Namun, emiten properti lahan industri itu membukukan laba bersih sebesar Rp70,767 miliar, atau membaik dibanding akhir September 2021 yang tercatat rugi bersih sebesar Rp268,99 miliar.


Data tersebut tersaji dalam laporan keuangan kuartal III 2022 tanpa audit SSIA yang diunggah pada laman Bursa Efek Indonesia (BEI), Rabu (23/11/2022).


Rinciannya, pendapatan usaha naik 77,3 persen menjadi Rp2,469 triliun yang ditopang peningkatan pendapatan jasa konstruksi sebesar 70,5 persen menjadi Rp1,731 triliun.


Senada, pendapatan hotel melonjak 263,7 persen menjadi Rp371,25 miliar.


Demikian juga dengan pendapatan sewa, parkir, jasa pemeliharaan yang tumbuh 4,4 persen menjadi Rp235,74 miliar.

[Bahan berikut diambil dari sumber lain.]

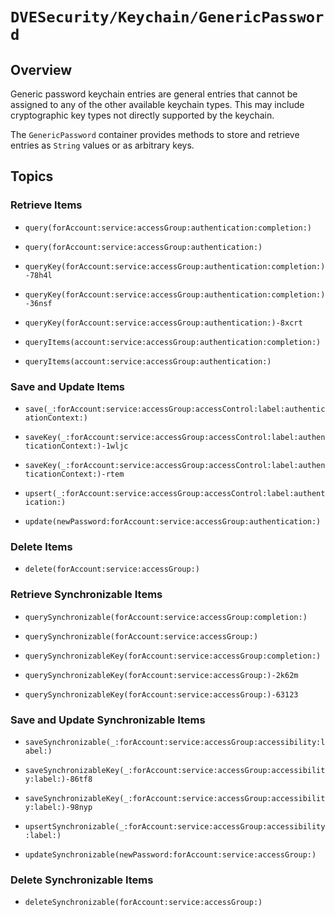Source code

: # ``DVESecurity/Keychain/GenericPassword``

## Overview

Generic password keychain entries are general entries that cannot be assigned to any of the other available keychain types.
This may include cryptographic key types not directly supported by the keychain.

The ``GenericPassword`` container provides methods to store and retrieve entries as `String` values or as arbitrary keys.

## Topics

### Retrieve Items
- ``query(forAccount:service:accessGroup:authentication:completion:)``
- ``query(forAccount:service:accessGroup:authentication:)``

- ``queryKey(forAccount:service:accessGroup:authentication:completion:)-78h4l``
- ``queryKey(forAccount:service:accessGroup:authentication:completion:)-36nsf``
- ``queryKey(forAccount:service:accessGroup:authentication:)-8xcrt``

- ``queryItems(account:service:accessGroup:authentication:completion:)``
- ``queryItems(account:service:accessGroup:authentication:)``

### Save and Update Items
- ``save(_:forAccount:service:accessGroup:accessControl:label:authenticationContext:)``
- ``saveKey(_:forAccount:service:accessGroup:accessControl:label:authenticationContext:)-1wljc``
- ``saveKey(_:forAccount:service:accessGroup:accessControl:label:authenticationContext:)-rtem``

- ``upsert(_:forAccount:service:accessGroup:accessControl:label:authentication:)``

- ``update(newPassword:forAccount:service:accessGroup:authentication:)``

### Delete Items
- ``delete(forAccount:service:accessGroup:)``

### Retrieve Synchronizable Items
- ``querySynchronizable(forAccount:service:accessGroup:completion:)``
- ``querySynchronizable(forAccount:service:accessGroup:)``

- ``querySynchronizableKey(forAccount:service:accessGroup:completion:)``
- ``querySynchronizableKey(forAccount:service:accessGroup:)-2k62m``
- ``querySynchronizableKey(forAccount:service:accessGroup:)-63123``

### Save and Update Synchronizable Items
- ``saveSynchronizable(_:forAccount:service:accessGroup:accessibility:label:)``

- ``saveSynchronizableKey(_:forAccount:service:accessGroup:accessibility:label:)-86tf8``
- ``saveSynchronizableKey(_:forAccount:service:accessGroup:accessibility:label:)-98nyp``

- ``upsertSynchronizable(_:forAccount:service:accessGroup:accessibility:label:)``

- ``updateSynchronizable(newPassword:forAccount:service:accessGroup:)``

### Delete Synchronizable Items
- ``deleteSynchronizable(forAccount:service:accessGroup:)``
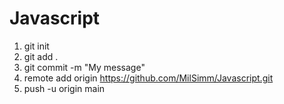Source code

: # Javascript

1. git init
2. git add .
3. git commit -m "My message"
4. remote add origin https://github.com/MilSimm/Javascript.git
5. push -u origin main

Bahkan, pendapatan tanah kawasan industri melambung 1028,5 persen menjadi Rp79,568 miliar.


Walau beban langsung membengkak 67,2 persen menjadi Rp1,915 triliun. Tapi laba kotor tetap naik 124,7 persen menjadi Rp553,12 miliar.


Menariknya, perseroan meraih penghasilan lain-lain sebesar Rp238,4 miliar yang ditopang keuntungan penjualan investasi sebesar Rp207,76 miliar.


Dijelaskan, pada tanggal 28 April 2022, SSIA menandatangani Perjanjian Jual-Beli Saham Bersyarat dengan Frasers Property Thailand (Indonesia) Pte. Ltd (Frasers) sehubungan dengan penjualan seluruh saham milik perusahaan di SLP, Entitas Ventura Bersama, SLPIK, Entitas Anak SLP, dan SIT, Entitas Anak, dengan jumlah nilai penjualan sebesar Rp562.277.000.000.


Berdasarkan Perjanjian Jual-Beli Saham Bersyarat diatas, sesuai dengan akta jual-beli saham No. 108 tanggal 6 Juni 2022 dari Humberg Lie, S.H, S.E, M.Kn, notaris di Jakarta, SCS, Entitas Anak, menjual seluruh kepemilikan saham SLPIK kepada Frasers Property Thailand (Indonesia) Pte. Ltd.